In some of his public speeches, the Russian leader directly attacks the Western ‘woke’ elites for practising what he vividly describes as a form of “religious Satanism”, where even the lives of little children are sacrificed. He says that the West is promoting a culture of death, provoking gender confusion, and even altering the physical nature of children, thus leading, in Christ’s words, these “little ones to stumble.” In Russia there’ll be no drag queens reading to small children in schools and libraries!
In a State of the Nation address in February 2023, Putin accused the “decadent” West of deliberately waging a culture war against Russian Orthodox culture. “Look at what they do to their own people: the destruction of the notion of family, culture and national identity. Perversion, child abuse, and even paedophilia are declared the norm … I would like to say to you: Look at the Holy Scripture, the sacred books of all the other religions of the world. It’s all said there – including the fact that marriage is the union of a man and a woman. But even these sacred texts are now being revised. It has become known that the Church of England plans to consider the idea of a gender-neutral God. What can I say? May God forgive them for they do not know what they are doing.”
If in the early years of Putin’s presidency merging with the West was a goal, now a conservative Orthodox movement has begun to define Russia’s separate path. The Russians want to be a civilization in its own right. Putin believe that his country’s greatest strength lies in its traditional Orthodox values and national social cohesion, and that isolation from the irremediably decadent West allows the Russians to preserve their own Byzantine inheritance and Slavonic culture, untouched by the socially destructive trends destroying Western Europe and North America.
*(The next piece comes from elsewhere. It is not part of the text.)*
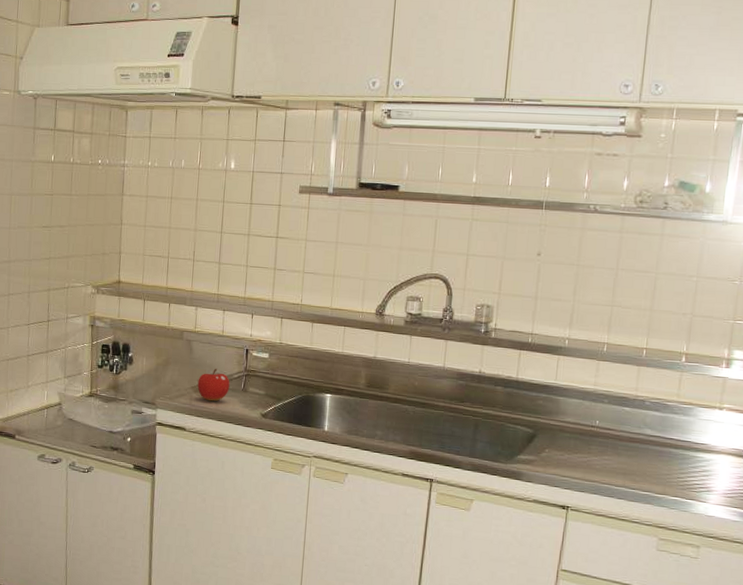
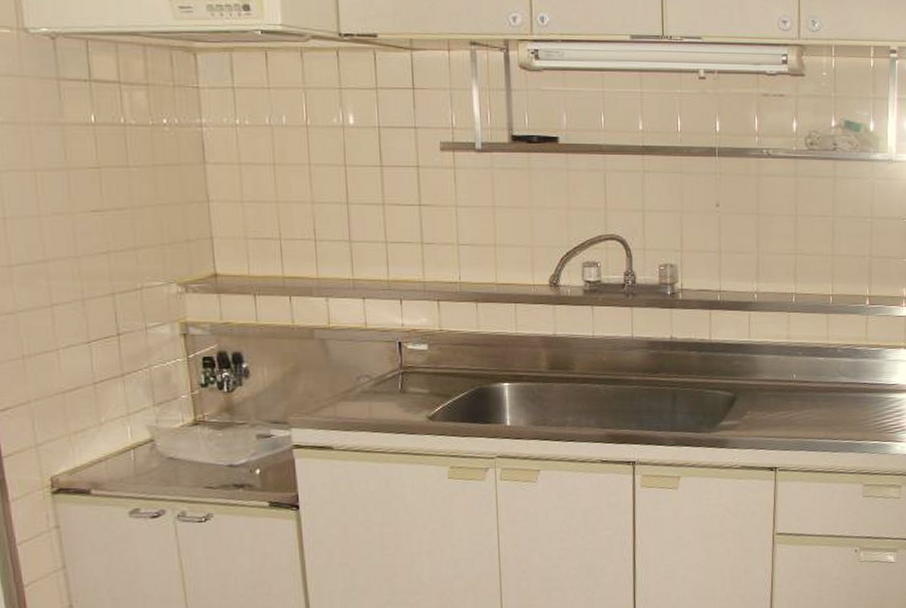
fruit: present [197,368,230,402] -> none [341,369,384,410]

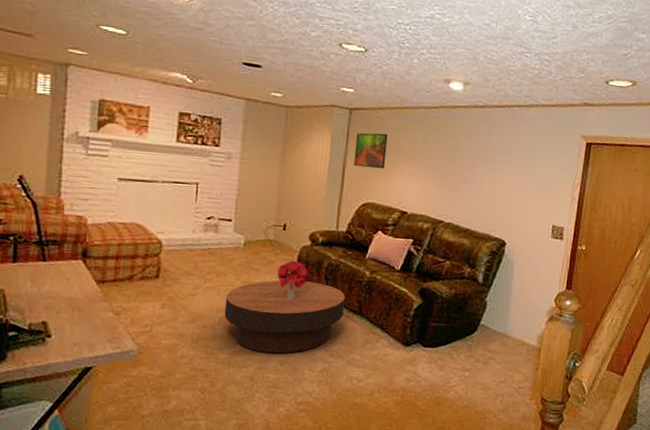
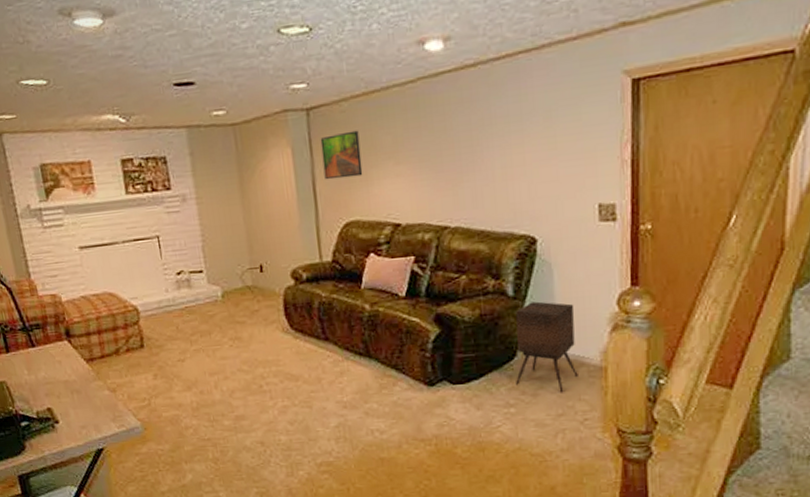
coffee table: present [224,280,345,354] -> none [215,326,349,414]
bouquet: present [277,260,308,300] -> none [264,305,299,351]
side table: none [472,290,525,365] -> present [515,301,578,393]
Putin is now calling for a “healthy conservatism” based on respect for traditional family values and Christian Orthodox morality. Russia is not abandoning its rich cultural heritage. It is the West that has completely abandoned its own cultural heritage in favour of multiculturalism and other socially detrimental ideologies that effectively mimic Bolshevism.

From 1994, a million Muscovites donated to the rebuilding of the Cathedral of Christ the Saviour, and the completed Cathedral was consecrated on Transfiguration Day, 19 August 2000. Since Putin first took office, over 35,000 churches have been built. Moscow has more than 1,000 churches and, each year, another 10-20 are being built in the city.
So what are we to make of Putin, widely referred to in the Western media as an “evil dictator”?
Putin is hardly destroying Russia. But what about the (now thankfully gone) previous Democrat administration in the USA? And Keir Starmer in Britain – introducing laws to combat the unicorn of “Islamophobia” while imprisoning Tommy Robinson? And the appalling, arrogant Ursula von der Leyen of the EU – trying to force member states to take unassimilable Muslim and African migrants they see, rightly, as a threat to their cultural identity and survival?
The West needs a reality check, and a swathe of changes in leadership, but also, a reexamination of its own values and serious consideration of what sort of future it wants to have. The answer, really, is not just in politics but in a widespread return to our Christian roots, uncorrupted by fashions from the prevailing, deeply anti-Christian culture.